Sim's central comments on illusion and reality are equally [128/129] pointed and relevant. When he hears Joe take leave of Dolly before going away with the army, he comments:

"Have my ears deceived me ... or do I dream! am I to thank thee, Fortun', or cuss thee — which?" He gravely descended from his elevation, took down his piece of looking-glass, planted it against the wall upon the usual bench, twisted his head round, and looked closely at his legs, "If they're a dream," said Sim, "let sculptures have such wisions, and chisel 'em out when they wake. This is reality. Sleep has no such limbs as them. Tremble, Willet, and despair. She's mine! She's mine!" [XXXI]

"This is reality" indeed to all who are captured by the tyranny Sim lives under. And it becomes more and more clear that Sim is completely victimized.
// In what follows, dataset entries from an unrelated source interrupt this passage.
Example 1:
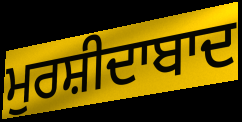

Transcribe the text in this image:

ਮੁਰਸ਼ੀਦਾਬਾਦ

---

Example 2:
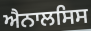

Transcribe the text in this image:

ਐਨਾਲਸਿਸ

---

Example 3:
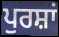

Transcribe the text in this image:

ਪੁਰਸ਼ਾਂ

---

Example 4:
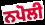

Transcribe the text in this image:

ਨਪੋਲੀ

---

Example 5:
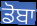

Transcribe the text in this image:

ਡੋਬਾ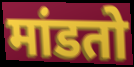
मांडतोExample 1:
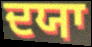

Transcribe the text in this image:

ਦਯਾ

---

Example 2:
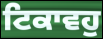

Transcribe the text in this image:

ਟਿਕਾਵਹੁ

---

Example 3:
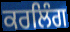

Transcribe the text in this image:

ਕਰਲਿੰਗ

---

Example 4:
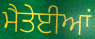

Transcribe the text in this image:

ਮੈਤੇਈਆਂ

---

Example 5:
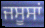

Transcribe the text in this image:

ਜਸੂਸਾਂ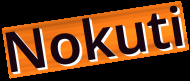
NokutiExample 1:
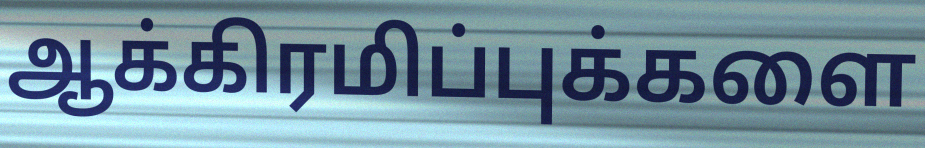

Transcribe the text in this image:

ஆக்கிரமிப்புக்களை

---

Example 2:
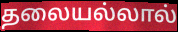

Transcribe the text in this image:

தலையல்லால்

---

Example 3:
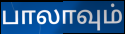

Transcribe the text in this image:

பாலாவும்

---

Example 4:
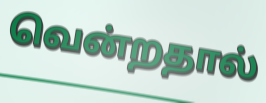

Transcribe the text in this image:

வென்றதால்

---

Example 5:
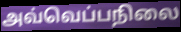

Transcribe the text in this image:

அவ்வெப்பநிலைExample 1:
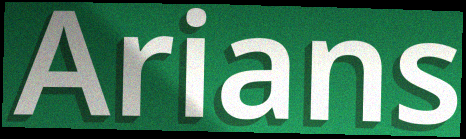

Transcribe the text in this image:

Arians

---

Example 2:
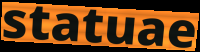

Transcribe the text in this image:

statuae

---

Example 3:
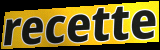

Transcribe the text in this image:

recette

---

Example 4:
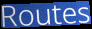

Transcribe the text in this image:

Routes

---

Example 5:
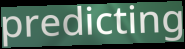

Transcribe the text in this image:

predicting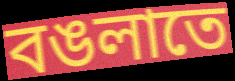
বঙলাতেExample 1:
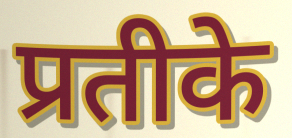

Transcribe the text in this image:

प्रतीके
He can't understand the riots, is much more interested in appearance than in action, and is always asking for "order". At the height of his defiance of Varden's tyranny, he produces a tooth, of all things, and screams, "this was a bishop's. Beware, G. Varden!" (LI), and when cornered by Miggs he threatens to "pinch" her. We have, it turns out, been laughing at the little boy playing grown-up, overlooking both the pathos and the danger.
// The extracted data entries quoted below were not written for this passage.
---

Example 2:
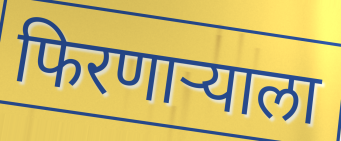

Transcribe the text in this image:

फिरणाऱ्याला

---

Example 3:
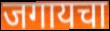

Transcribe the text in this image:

जगायचा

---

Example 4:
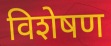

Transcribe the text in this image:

विशेषण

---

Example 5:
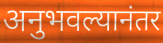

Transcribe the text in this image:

अनुभवल्यानंतर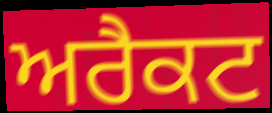
ਅਰੈਕਟ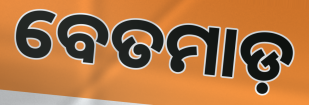
ବେତମାଡ଼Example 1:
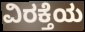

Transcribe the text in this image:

ವಿರಕ್ತೆಯ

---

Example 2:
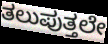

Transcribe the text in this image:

ತಲುಪುತ್ತಲೇ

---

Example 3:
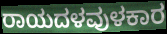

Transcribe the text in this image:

ರಾಯದಳವುಳಕಾರ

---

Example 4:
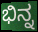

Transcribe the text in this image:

ಭಿನ್ನ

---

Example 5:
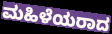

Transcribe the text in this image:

ಮಹಿಳೆಯರಾದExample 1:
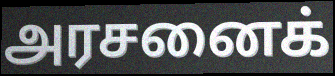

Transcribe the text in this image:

அரசனைக்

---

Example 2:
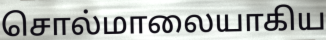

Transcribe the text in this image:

சொல்மாலையாகிய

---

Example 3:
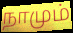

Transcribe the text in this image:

நாமும்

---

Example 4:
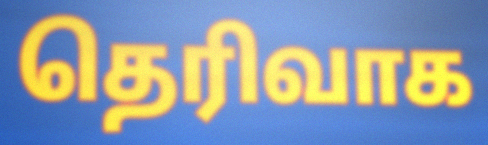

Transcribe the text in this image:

தெரிவாக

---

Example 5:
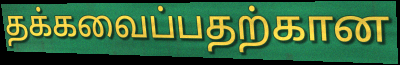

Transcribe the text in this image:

தக்கவைப்பதற்கான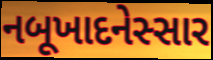
નબૂખાદનેસ્સાર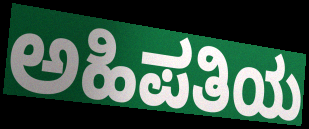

Dickens then proceeds to expose the results of this evasion, of our own fantasy of immunity.- Sim is pictured at the end of the riots "with a gun-shot wound in his body; and his legs, his perfect legs, the pride and glory of his life, the comfort of his existence — crushed into shapeless ugliness" (LXXI). At the end of the novel, Dickens completes this reversal with the most truly obscene image anywhere in his novels, the view of the retaliation of Sim's wife by '"taking off his [wooden] legs, and leaving him exposed to the derision of those urchins who delight in mischief" (LXXXII). The structural pattern of contrasts has thus been completed and the didactic point made resoundingly: the dangers of egoistic evasion and tyranny have been made applicable to the reader by the transformation of the originally amusing into the grotesque.